Kelly McCann, chair of the Health and Physical Education Department at Forest Park High School, organized the recent track and field meet. McCann, along with Julie O’Neill, health and PE teacher at Patriot High School, and Holly Tousha, health and PE teacher at Brentsville District High School, implemented the Unified Sports program for the Division.
“I love watching my students with special needs be successful at the activity they are doing,” McCann said. “They have so many struggles and watching them feel like a member of an athletic team is amazing. This provides lessons in teamwork, sportsmanship and lifetime fitness.”

Unified Sports is an inclusive sports program that unites Special Olympics athletes (individuals with intellectual disabilities) and partners (individuals without disabilities) as teammates for training and competition. Presently, PWCS students can participate in basketball and track and field.

“The other side this program allows for is for general education students to have the opportunity to see how athletic some of these kids are,” McCann said. “They are so amazed by what some of them can do. It also provides an opportunity to interact with each other. This carries over to lunch or the hallways.

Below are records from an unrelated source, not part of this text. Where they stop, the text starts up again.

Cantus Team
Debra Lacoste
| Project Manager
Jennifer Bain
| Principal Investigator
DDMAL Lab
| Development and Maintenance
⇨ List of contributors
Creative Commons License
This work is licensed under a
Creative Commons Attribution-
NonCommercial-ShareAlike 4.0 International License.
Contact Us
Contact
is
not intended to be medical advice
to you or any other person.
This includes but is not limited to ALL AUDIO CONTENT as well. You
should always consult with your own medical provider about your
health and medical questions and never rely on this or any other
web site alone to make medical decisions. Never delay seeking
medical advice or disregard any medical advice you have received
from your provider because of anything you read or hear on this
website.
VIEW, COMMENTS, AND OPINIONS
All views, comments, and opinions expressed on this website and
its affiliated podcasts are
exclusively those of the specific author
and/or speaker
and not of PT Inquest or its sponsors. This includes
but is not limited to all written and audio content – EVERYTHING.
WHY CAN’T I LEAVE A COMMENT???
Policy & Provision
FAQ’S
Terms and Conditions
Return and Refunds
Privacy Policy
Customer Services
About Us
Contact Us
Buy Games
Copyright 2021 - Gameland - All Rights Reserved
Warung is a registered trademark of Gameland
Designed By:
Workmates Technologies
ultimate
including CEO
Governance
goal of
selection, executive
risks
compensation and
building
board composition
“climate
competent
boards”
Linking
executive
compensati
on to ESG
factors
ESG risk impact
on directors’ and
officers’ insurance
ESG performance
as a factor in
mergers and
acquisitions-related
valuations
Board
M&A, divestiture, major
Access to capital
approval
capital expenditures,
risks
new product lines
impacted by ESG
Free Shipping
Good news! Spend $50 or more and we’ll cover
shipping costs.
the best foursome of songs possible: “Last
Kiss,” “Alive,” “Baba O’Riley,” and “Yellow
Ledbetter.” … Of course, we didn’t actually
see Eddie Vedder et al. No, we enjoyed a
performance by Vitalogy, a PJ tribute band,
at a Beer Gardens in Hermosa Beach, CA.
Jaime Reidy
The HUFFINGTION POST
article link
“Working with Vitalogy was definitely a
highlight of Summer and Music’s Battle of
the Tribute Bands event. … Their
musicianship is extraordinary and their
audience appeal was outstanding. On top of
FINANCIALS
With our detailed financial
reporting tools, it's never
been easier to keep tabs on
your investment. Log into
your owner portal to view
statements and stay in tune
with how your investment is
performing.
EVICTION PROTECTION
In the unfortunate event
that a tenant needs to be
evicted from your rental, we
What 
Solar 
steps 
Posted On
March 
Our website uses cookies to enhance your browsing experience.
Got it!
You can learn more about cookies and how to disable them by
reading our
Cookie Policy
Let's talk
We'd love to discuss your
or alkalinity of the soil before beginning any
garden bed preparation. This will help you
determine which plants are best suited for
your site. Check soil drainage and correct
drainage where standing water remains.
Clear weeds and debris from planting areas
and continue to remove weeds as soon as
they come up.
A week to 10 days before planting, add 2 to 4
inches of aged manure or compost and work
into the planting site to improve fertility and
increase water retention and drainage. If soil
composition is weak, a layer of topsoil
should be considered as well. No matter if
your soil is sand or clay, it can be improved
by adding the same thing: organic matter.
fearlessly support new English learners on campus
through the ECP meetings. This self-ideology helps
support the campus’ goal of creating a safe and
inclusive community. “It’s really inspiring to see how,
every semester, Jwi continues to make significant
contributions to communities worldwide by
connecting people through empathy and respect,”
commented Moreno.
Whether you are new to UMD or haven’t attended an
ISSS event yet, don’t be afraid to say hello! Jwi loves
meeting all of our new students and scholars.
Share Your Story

You can often see the kids giving high fives to the students with special needs, which helps them feel like a huge part of the school.”

The program began at Forest Park, Brentsville and Patriot High Schools, but has expanded to include Freedom, Hylton, Potomac, Colgan, Woodbridge, Battlefield and Osbourn Park High Schools.

McCann said she loves the fact that the whole school, including the cheerleaders, color guard, and fans, come together to support the students.

“I just want my students, all of them, to look back and have opportunities that provide life lessons and perhaps change their perception of students with special needs,” she said.